No the sky isn't falling and it isn't snowing in Mississippi but ScottGu, GM at Microsoft, just dropped a bombshell. The title says it all, the source code for the .Net Framework will be released with the .Net 3.5 and Visual Studio 2008 release.
The source code will be released under the Microsoft Reference License and will include a lot of the base class libraries to start (System.IO, System.Collections, Asp.Net, Winforms, Ado.Net etc. LINQ, WPF and other libraries will follow later.
What does this mean for developers? Well it means that when you are debugging you can debug all the way down into the actual source to see what is going on. Are you kidding me? This is huge! Huge I say! This is a different Microsoft folks than we were use to in years past no doubt.

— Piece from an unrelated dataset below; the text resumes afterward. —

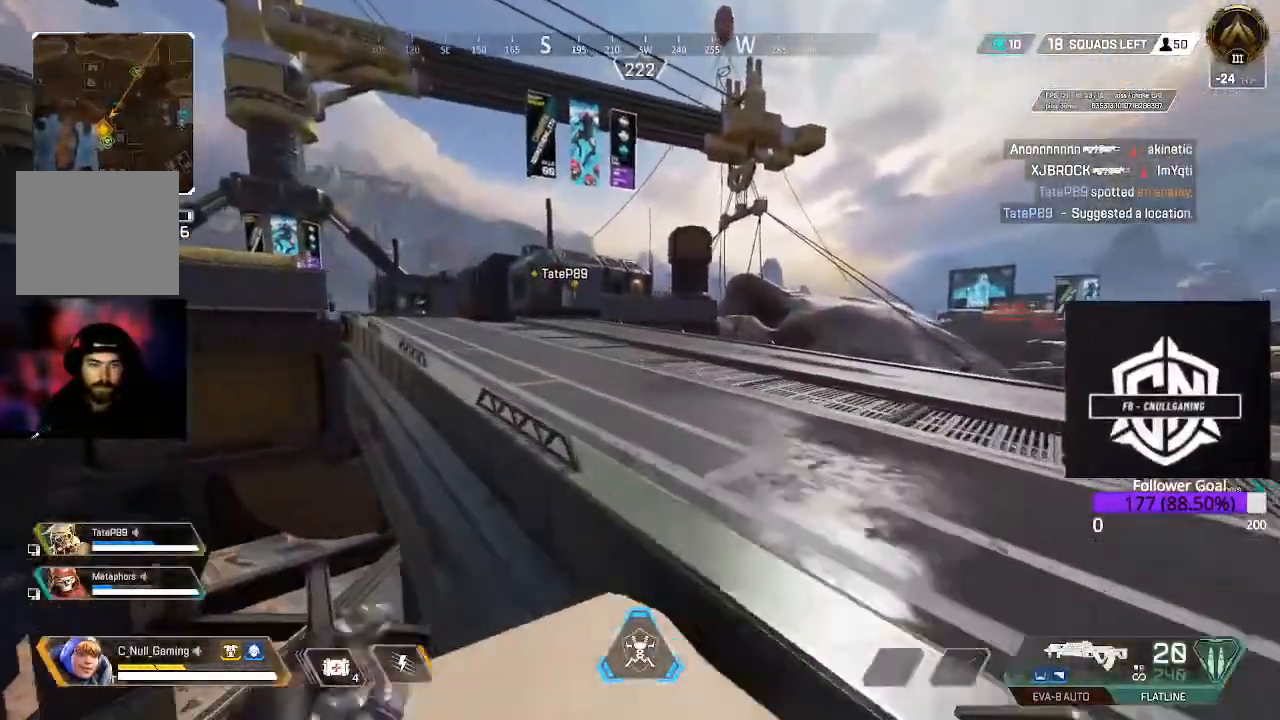
{"dt_ms": 500, "buttons": [], "left_stick": "up", "right_stick": "center", "events": [[83, "A", "down"], [233, "A", "up"]]}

What else would this mean? I'm not sure, but it is a step in the right direction that is for sure. This means the Mono project may not have to work as hard to figure out what the framework is really doing and the Reflector utility (a tool .Net devs use to view disassembled source code) will be made use of less.
Will the community be allowed to submit patches? ScottGu didn't discuss this and I'm not even sure how that would be accomplished (although I have some ideas, cough cough CodePlex).
UPDATE:
For clarification, this isn't "open source" it is just the source code is made available. Notice I didn't use the word open anywhere. In other words you can't change it and recompile it. You just have access to the source, but nonetheless, still very cool.